Suppose a person says something that the codec interprets differently. Perhaps they have one of the many ever evolving accents that almost certainly were not and absolutely could not possibly be included in the training set (ongoing vowel shifts might be a big cause of this). The algorithm removes the ambiguity, but the listener can't tell because they hear themselves through their own sense of hearing. Assume the user has somehow overcome the odd psychological effects that come hearing the computer generated audio played back, if that audio is mixed with what the person is already hearing, it's likely they still won't notice because they still hear themselves. They would have to listen to a recording some time later and detect that the recording doesn't match up with what they thought they said... which happens all the time because memory is incredibly lossy and maleable.

Most of the time, it won't matter. People have context (assuming they're actually listening, which is a whole other tier of hearing what you expect to hear) and people pick the wrong word or pronounce things incorrectly (as in not recognizable to the listener as what the speaker intended) all the time. But it'll be really hard to know that the recording doesn't record what was actually said. You need to record a local accurate copy, the receiver's processed copy, and know to look for it in what will likely be many hours of audio. It's also possible that "the algorithm said that" will be a common enough argument due to other factors (incorrect memory and increasing awareness of ML-based algorithms) that it'll out number the cases where it really happens.
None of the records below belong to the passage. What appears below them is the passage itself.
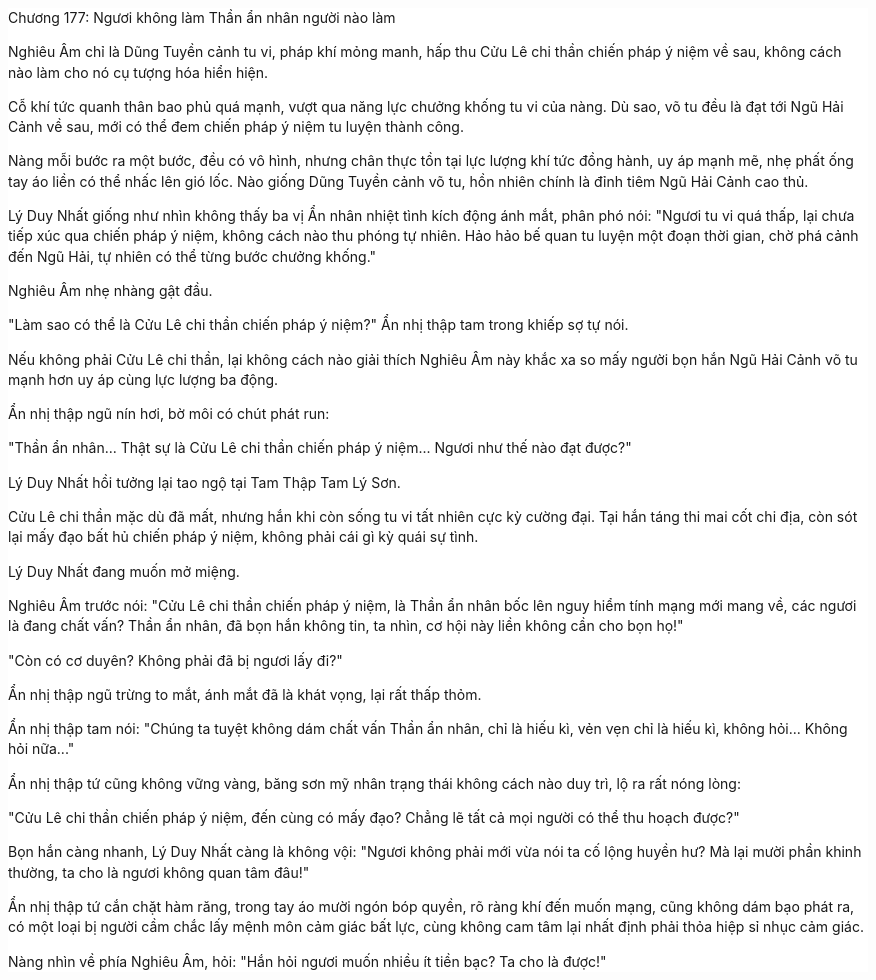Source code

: Chương 177: Ngươi không làm Thần ẩn nhân người nào làm

Nghiêu Âm chỉ là Dũng Tuyền cảnh tu vi, pháp khí mỏng manh, hấp thu Cửu Lê chi thần chiến pháp ý niệm về sau, không cách nào làm cho nó cụ tượng hóa hiển hiện.

Cỗ khí tức quanh thân bao phủ quá mạnh, vượt qua năng lực chưởng khống tu vi của nàng. Dù sao, võ tu đều là đạt tới Ngũ Hải Cảnh về sau, mới có thể đem chiến pháp ý niệm tu luyện thành công.

Nàng mỗi bước ra một bước, đều có vô hình, nhưng chân thực tồn tại lực lượng khí tức đồng hành, uy áp mạnh mẽ, nhẹ phất ống tay áo liền có thể nhấc lên gió lốc. Nào giống Dũng Tuyền cảnh võ tu, hồn nhiên chính là đỉnh tiêm Ngũ Hải Cảnh cao thủ.

Lý Duy Nhất giống như nhìn không thấy ba vị Ẩn nhân nhiệt tình kích động ánh mắt, phân phó nói: "Ngươi tu vi quá thấp, lại chưa tiếp xúc qua chiến pháp ý niệm, không cách nào thu phóng tự nhiên. Hảo hảo bế quan tu luyện một đoạn thời gian, chờ phá cảnh đến Ngũ Hải, tự nhiên có thể từng bước chưởng khống."

Nghiêu Âm nhẹ nhàng gật đầu.

"Làm sao có thể là Cửu Lê chi thần chiến pháp ý niệm?" Ẩn nhị thập tam trong khiếp sợ tự nói.

Nếu không phải Cửu Lê chi thần, lại không cách nào giải thích Nghiêu Âm này khắc xa so mấy người bọn hắn Ngũ Hải Cảnh võ tu mạnh hơn uy áp cùng lực lượng ba động.

Ẩn nhị thập ngũ nín hơi, bờ môi có chút phát run:

"Thần ẩn nhân... Thật sự là Cửu Lê chi thần chiến pháp ý niệm... Ngươi như thế nào đạt được?"

Lý Duy Nhất hồi tưởng lại tao ngộ tại Tam Thập Tam Lý Sơn.

Cửu Lê chi thần mặc dù đã mất, nhưng hắn khi còn sống tu vi tất nhiên cực kỳ cường đại. Tại hắn táng thi mai cốt chi địa, còn sót lại mấy đạo bất hủ chiến pháp ý niệm, không phải cái gì kỳ quái sự tình.

Lý Duy Nhất đang muốn mở miệng.

Nghiêu Âm trước nói: "Cửu Lê chi thần chiến pháp ý niệm, là Thần ẩn nhân bốc lên nguy hiểm tính mạng mới mang về, các ngươi là đang chất vấn? Thần ẩn nhân, đã bọn hắn không tin, ta nhìn, cơ hội này liền không cần cho bọn họ!"

"Còn có cơ duyên? Không phải đã bị ngươi lấy đi?"

Ẩn nhị thập ngũ trừng to mắt, ánh mắt đã là khát vọng, lại rất thấp thỏm.

Ẩn nhị thập tam nói: "Chúng ta tuyệt không dám chất vấn Thần ẩn nhân, chỉ là hiếu kì, vẻn vẹn chỉ là hiếu kì, không hỏi... Không hỏi nữa..."

Ẩn nhị thập tứ cũng không vững vàng, băng sơn mỹ nhân trạng thái không cách nào duy trì, lộ ra rất nóng lòng:

"Cửu Lê chi thần chiến pháp ý niệm, đến cùng có mấy đạo? Chẳng lẽ tất cả mọi người có thể thu hoạch được?"

Bọn hắn càng nhanh, Lý Duy Nhất càng là không vội: "Ngươi không phải mới vừa nói ta cố lộng huyền hư? Mà lại mười phần khinh thường, ta cho là ngươi không quan tâm đâu!"

Ẩn nhị thập tứ cắn chặt hàm răng, trong tay áo mười ngón bóp quyền, rõ ràng khí đến muốn mạng, cũng không dám bạo phát ra, có một loại bị người cầm chắc lấy mệnh môn cảm giác bất lực, cùng không cam tâm lại nhất định phải thỏa hiệp sỉ nhục cảm giác.

Nàng nhìn về phía Nghiêu Âm, hỏi: "Hắn hỏi ngươi muốn nhiều ít tiền bạc? Ta cho là được!"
This seems similar to being able to read your own handwriting, when others can't. If it's an important recording, someone else should listen, and it would be better to verify a transcription.

In a live situation, they will ask you to repeat if it's unclear.


Yep, it's kinda happening with the music example on the page: the Lyra (3kbps) sample have some human sounding part when the original reference is just music without any speech. Probably because Lyra was trained on speech.


It's a valid concern but I think it can also be solved. Compress-decompress and compare to the original using a method not susceptible to xerox effect. If the sound has materially changed then use a fallback method, robust but less efficient, for that particular window.

But idk this may be too slow for real time.


I remember that: https://news.ycombinator.com/item?id=6156238

I agree, neural networks are exactly the type of system that works well "most of the time" but then can fail unexpectedly in odd and subtle ways.